Novel method detects melanoma with over 90% accuracy

In Europe, melanoma is the fifth most common type of cancer and is the major cause of death from skin cancer. Northern Europe displays the largest age-standardized rate mortality of 3.8 per 10,000 in the region, with an incidence of 23.4.

Excision of a primary tumor remains essential in diagnosing melanoma, and the decision for the operation is generally based on the dermatoscopic evaluation of the lesion. However, the accuracy of melanoma clinical diagnosis is only at 65% and strongly relies on the experience of the physician-dermatologist carrying out the analysis.
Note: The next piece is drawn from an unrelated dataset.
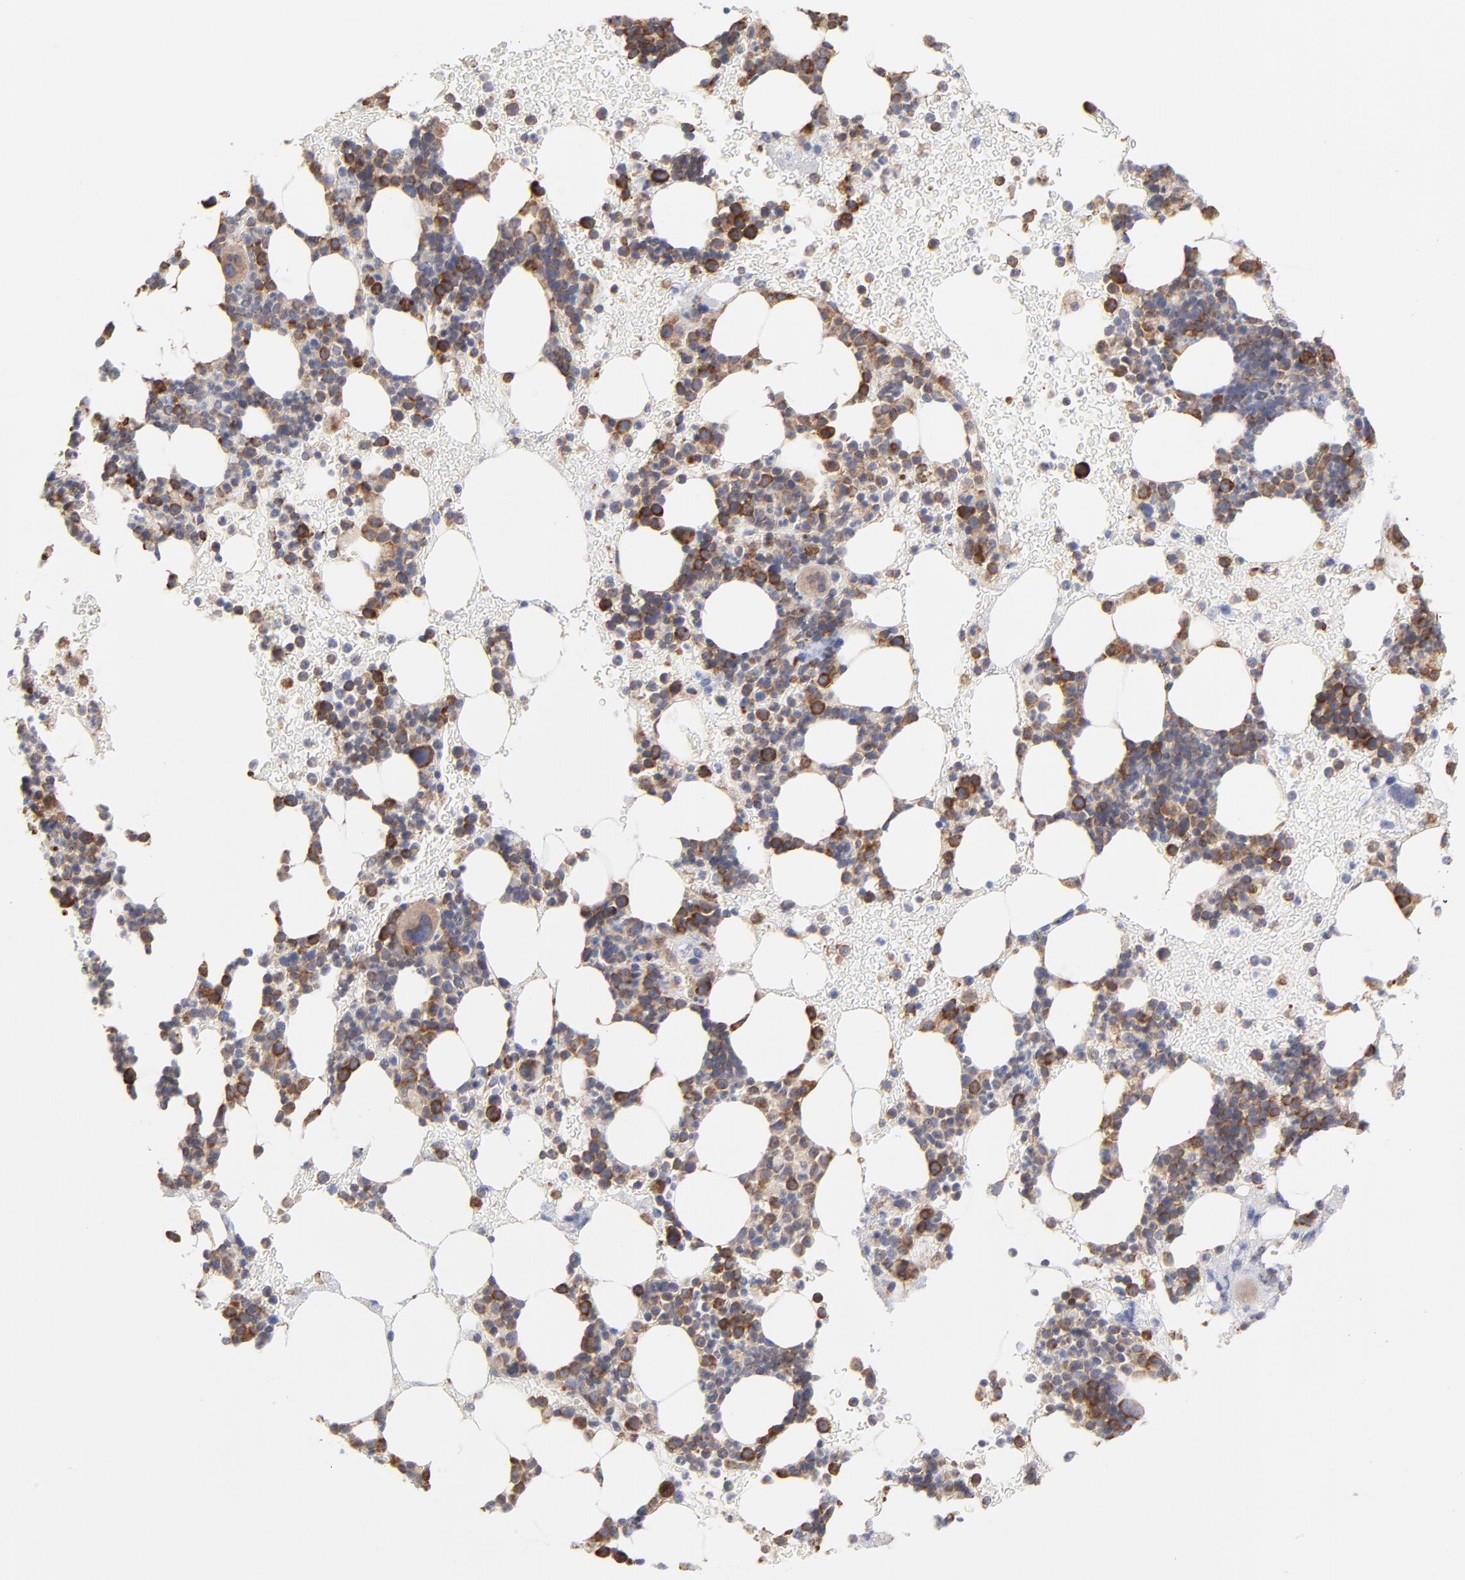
{"staining": {"intensity": "strong", "quantity": "25%-75%", "location": "cytoplasmic/membranous"}, "tissue": "bone marrow", "cell_type": "Hematopoietic cells", "image_type": "normal", "snomed": [{"axis": "morphology", "description": "Normal tissue, NOS"}, {"axis": "topography", "description": "Bone marrow"}], "caption": "Immunohistochemical staining of normal human bone marrow shows 25%-75% levels of strong cytoplasmic/membranous protein expression in approximately 25%-75% of hematopoietic cells.", "gene": "RPL3", "patient": {"sex": "male", "age": 17}}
“The novelty of our method is that it combines diagnostic information obtained from different non-invasive imaging technologies such as optical spectrophotometry and ultrasound. Based on the results of our research, we can confirm that the developed automated system can complement the non-invasive diagnostic methods currently applied in the medical practice by efficiently differentiating melanoma from a melanocytic mole,” says Professor Renaldas Raisutis, head of the team behind the research at Kaunas University of Technology.

In the study, carried out by the researchers of two Lithuanian universities, diagnostic images of skin lesions acquired from 100 different patients were evaluated. By comparing and analyzing complex data on skin tumors recorded by different techniques, the researchers were able to develop a novel diagnostic system, differentiating melanoma from a benign nevus with accuracy higher than 90%.

“An efficient diagnosis of an early-stage malignant skin tumor could save critical time: more patients could be examined and more of them could be saved,” says Prof Raisutis.

According to Prof Raisutis, the novel diagnostic system is firstly aimed at medical professionals; he estimates that the price of the final product might be affordable even for smaller medical institutions. However, the team is also thinking about the solutions for individual use at home.

Following the research, the prototype of the technology was developed, and the clinical research is being carried out complying with the requirements of the protocol for the clinical research confirmed by the regional bioethics committee.